Source passage:
##############################
Josiah, the second child and eldest son of John and Ann was born in 1879 and baptised at All Saints, Rainford, on 19 October of that year. 

The 1911 census shows his occupation as an assistant land agent for Edward William Bootle-Wilbraham, the 3rd Earl of Latham. At the time Josiah was lodging with waterworks engineer Joseph Peet at Dark Lane, Burscough. The following year he married Dorothy Kennedy at St. Peter & Paul CE church, Ormskirk. 

In 1915, at the age of 36 Josiah enlisted into the Territorial Force, 3/2nd West Lancs Brigade, Royal Field Artillery, which was part of the 55th (West Lancs) Infantry Division. He entered the theatre of war in France in 1917. A casualty list in the Liverpool Echo on 24 July 1917 lists him being in hospital after being gassed for a second time during the fighting. 

He was also badly wounded by shrapnel to his face at Passchendaele during the ‘Third Battle of Ypres’. By 1918 Joshua held the rank of 2nd Lieutenant (Acting Captain). He was awarded the Military Cross for gallantry on 9 April of that year for his actions during the defence of the town of Givenchy in France, part of the larger Battle of Estaires. He received his award at Buckingham Palace on 22 April 1920 from King George V. Josiah was also awarded the Silver War Badge (wound badge), British War Medal, and Victory Medal, as well as a disability pension for his war time injuries. 

When the Lathom Estate was sold off in 1924 Josiah found employment working for the agricultural committee of Lancashire County Council as an inspector of land drainage.  The 1939 Register taken at the start of the Second World War shows him living at 36 St. Helens Rd, Ormskirk. 

Josiah and Dorothy later moved to nearby number 69 St. Helens Road where Dorothy died on 15 Aug 1954, aged 65. Josiah died 28 July 1968, aged 88, and was buried alongside Dorothy in St. Peter & Paul’s graveyard in Ormskirk. 

Their only child, John Gordon Kennedy Dean (known as Gordon), was born 29 April 1922. During World War Two he enlisted into the Royal Air Force (Volunteer Reserve), becoming a navigator in Bomber Command with 156 (Pathfinder) Squadron, No. 8 Group, based at RAF Warboys in Cambridgeshire. 

The Pathfinder squadrons located  and marked targets with flares, at which a main bomber force could aim, increasing the accuracy of their bombing. On 16 April 1943 Gordon was the navigator on Lancaster W4854/GT on a bombing mission to Czechoslovakia, code-named ‘Operation Frothblower’‘. Their target was the massive Skoda armaments factory in Pilsen, one of the largest in Europe. The complex was captured by the Germans in 1939 and eventually produced a third of all German armaments.
##############################
Information supplied:
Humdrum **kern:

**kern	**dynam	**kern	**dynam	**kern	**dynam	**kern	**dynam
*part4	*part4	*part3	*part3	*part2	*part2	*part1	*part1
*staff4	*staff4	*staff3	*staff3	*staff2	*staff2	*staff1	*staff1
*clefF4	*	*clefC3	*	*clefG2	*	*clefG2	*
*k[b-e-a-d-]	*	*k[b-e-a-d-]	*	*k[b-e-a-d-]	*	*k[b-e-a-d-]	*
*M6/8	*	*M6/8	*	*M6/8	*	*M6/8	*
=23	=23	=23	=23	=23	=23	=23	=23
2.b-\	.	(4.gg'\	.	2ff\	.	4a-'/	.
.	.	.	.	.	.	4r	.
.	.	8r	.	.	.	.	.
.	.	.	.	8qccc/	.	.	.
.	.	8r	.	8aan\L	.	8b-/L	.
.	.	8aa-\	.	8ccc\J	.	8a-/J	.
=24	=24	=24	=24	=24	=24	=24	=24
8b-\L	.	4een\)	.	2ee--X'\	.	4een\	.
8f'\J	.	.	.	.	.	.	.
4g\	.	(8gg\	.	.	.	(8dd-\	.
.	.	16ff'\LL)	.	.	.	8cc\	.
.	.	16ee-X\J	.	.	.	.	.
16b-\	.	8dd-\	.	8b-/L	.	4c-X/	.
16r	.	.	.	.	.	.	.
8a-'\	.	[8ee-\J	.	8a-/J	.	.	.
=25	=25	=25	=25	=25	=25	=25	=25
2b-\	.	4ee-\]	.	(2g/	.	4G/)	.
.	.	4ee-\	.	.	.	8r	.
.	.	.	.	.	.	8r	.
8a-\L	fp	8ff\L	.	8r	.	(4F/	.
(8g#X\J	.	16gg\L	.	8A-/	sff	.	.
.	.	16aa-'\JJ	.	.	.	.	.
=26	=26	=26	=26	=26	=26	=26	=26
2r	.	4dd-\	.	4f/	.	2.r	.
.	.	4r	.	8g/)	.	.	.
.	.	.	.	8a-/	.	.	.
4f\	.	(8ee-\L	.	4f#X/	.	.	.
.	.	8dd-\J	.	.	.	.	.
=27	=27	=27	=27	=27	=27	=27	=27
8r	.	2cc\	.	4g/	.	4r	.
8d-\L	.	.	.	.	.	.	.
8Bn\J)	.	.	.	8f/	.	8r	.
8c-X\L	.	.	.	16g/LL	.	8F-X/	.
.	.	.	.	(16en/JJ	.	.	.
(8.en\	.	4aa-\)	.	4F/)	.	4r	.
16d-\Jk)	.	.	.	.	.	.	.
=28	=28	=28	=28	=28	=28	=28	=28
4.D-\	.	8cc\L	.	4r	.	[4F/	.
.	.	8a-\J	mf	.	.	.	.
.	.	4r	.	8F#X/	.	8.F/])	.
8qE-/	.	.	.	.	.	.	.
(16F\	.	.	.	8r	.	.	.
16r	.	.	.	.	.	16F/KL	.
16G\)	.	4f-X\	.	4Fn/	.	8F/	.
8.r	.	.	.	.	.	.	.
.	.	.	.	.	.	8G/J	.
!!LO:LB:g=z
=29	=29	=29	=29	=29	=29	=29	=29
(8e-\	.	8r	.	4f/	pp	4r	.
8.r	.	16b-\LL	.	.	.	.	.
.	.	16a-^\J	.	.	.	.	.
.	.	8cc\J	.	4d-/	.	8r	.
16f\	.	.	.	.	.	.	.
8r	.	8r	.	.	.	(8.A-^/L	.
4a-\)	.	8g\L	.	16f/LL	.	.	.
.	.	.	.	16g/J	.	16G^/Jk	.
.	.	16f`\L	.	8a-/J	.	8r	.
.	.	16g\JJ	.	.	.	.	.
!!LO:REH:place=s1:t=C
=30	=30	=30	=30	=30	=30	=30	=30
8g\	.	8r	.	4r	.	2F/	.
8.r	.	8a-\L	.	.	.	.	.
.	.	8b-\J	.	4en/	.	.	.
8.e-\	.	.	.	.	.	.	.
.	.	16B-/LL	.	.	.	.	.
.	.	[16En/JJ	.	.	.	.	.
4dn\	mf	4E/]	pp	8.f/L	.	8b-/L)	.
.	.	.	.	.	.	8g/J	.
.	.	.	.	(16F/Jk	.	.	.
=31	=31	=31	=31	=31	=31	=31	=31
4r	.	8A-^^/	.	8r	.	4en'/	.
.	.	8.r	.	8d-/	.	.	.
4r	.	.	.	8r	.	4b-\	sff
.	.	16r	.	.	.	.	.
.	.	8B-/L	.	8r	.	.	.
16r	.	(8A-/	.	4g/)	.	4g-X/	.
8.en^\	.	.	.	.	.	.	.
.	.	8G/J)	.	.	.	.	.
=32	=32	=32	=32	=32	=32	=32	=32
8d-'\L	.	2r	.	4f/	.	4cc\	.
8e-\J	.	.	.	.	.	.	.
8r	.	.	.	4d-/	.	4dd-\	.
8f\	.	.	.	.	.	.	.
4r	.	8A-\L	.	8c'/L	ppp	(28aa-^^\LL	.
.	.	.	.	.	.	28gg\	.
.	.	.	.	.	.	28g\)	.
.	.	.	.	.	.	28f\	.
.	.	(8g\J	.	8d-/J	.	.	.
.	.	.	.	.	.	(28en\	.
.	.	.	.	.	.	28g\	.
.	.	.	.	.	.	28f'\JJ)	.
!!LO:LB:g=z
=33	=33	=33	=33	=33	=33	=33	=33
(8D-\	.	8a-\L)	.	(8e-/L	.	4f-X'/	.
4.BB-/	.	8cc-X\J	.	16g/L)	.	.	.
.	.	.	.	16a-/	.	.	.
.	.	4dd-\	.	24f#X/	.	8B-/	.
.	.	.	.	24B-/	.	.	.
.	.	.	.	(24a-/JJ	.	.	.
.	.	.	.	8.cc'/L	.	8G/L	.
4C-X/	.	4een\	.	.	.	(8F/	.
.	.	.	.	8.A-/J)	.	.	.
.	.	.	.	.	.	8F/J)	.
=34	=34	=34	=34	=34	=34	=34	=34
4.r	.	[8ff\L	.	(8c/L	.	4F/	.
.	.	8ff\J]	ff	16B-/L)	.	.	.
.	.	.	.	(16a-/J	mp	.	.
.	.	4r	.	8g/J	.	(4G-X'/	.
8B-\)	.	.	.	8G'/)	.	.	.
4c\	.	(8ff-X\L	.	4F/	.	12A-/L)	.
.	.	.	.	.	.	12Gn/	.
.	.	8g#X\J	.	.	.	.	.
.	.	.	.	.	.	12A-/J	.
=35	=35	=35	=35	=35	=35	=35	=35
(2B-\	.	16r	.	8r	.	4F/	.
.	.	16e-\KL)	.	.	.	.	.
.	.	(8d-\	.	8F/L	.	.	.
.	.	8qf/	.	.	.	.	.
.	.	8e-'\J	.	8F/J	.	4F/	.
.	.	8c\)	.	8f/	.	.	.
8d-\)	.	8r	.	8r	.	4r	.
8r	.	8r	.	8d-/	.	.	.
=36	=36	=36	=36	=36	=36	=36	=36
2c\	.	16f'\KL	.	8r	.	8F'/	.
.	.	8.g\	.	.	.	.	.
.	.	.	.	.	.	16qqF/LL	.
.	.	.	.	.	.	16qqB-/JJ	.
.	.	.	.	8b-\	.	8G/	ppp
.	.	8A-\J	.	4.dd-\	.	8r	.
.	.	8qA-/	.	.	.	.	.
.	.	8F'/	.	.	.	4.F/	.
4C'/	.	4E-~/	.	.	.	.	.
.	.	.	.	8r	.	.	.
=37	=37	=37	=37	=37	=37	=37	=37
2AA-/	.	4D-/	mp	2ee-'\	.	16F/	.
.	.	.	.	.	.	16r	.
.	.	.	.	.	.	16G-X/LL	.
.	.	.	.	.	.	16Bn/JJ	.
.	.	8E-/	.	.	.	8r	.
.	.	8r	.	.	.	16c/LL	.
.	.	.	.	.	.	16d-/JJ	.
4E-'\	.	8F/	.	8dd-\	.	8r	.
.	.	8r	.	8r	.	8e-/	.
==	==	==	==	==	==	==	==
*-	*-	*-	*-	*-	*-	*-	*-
##############################
Task item A: From the passage about Josiah's life, list every medal or badge he was awarded.
Task item B: Continue the passage about Josiah and his son Gordon, starting right after its last sentence.

Exercise result A:
Military Cross
Silver War Badge (wound badge)
British War Medal
Victory Medal

Exercise result B:
The Skoda Armaments factory in Pilsen, Czechoslovakia after a bombing raid by the RAF in 1945 


On the raid a navigational error by the lead aircraft led to the accidental bombing of a psychiatric hospital in the nearby town of Dobrany. One hundred patients, 60 German soldiers, and 35 civilians were killed. Out of 746 houses only 200 were left undamaged.

On its return journey Gordon’s plane was shot down over north eastern France, crashing at Augny, north west of Chalon-sur-Marne. Gordon was killed along with the rest of the crew, he was twenty years of age. Of the 327 aircraft taking part in the raid, 36 failed to return to England. 

Gordon’s body was found by a lady in her garden in Conde-Sur-Marne, just south of Rheims. 1452042 Sgt J.G.K Dean is buried in grave number 17 at the local civilian Communal Cemetery, and his burial is the only Commonwealth War Grave in the cemetery. The other six crew members are buried in Châlons-en-Champagne Communal Cemetery East, some ten miles to the south. This suggests that the aircraft exploded in the air. Gordon’s name is commemorated on his parents headstone in Ormskirk Parish Church, and also on the Dean family headstone in All Saint’s graveyard at Rainford.


CWGC grave of Sgt JGK Dean RAF, Conde-Sur-Marne Communal Cemetery, France


Tribute to Gordon Dean on the family gravestone in All Saints graveyard, Rainford


Susannah Dean (1880-1965) 

Susannah was born 20 September 1880 at Prescott Farm and baptised at All Saints, Rainford on 17 October. Sometime after her father’s tragic death in 1902 she left home and embarked on a teaching career. The 1921 census finds an unmarried Susannah as a teacher of Modern Languages at Highbury Hill Girls High School, north London. 

In 1958 the UK and Ireland Passenger Lists show her arriving at Southampton on board the Royal Mail Ship 'Edinburgh Castle' from Durban in South Africa, where she had been visiting her nephew Geoffrey who had emigrated ten years earlier. Her destination address was Babbacombe in Devon.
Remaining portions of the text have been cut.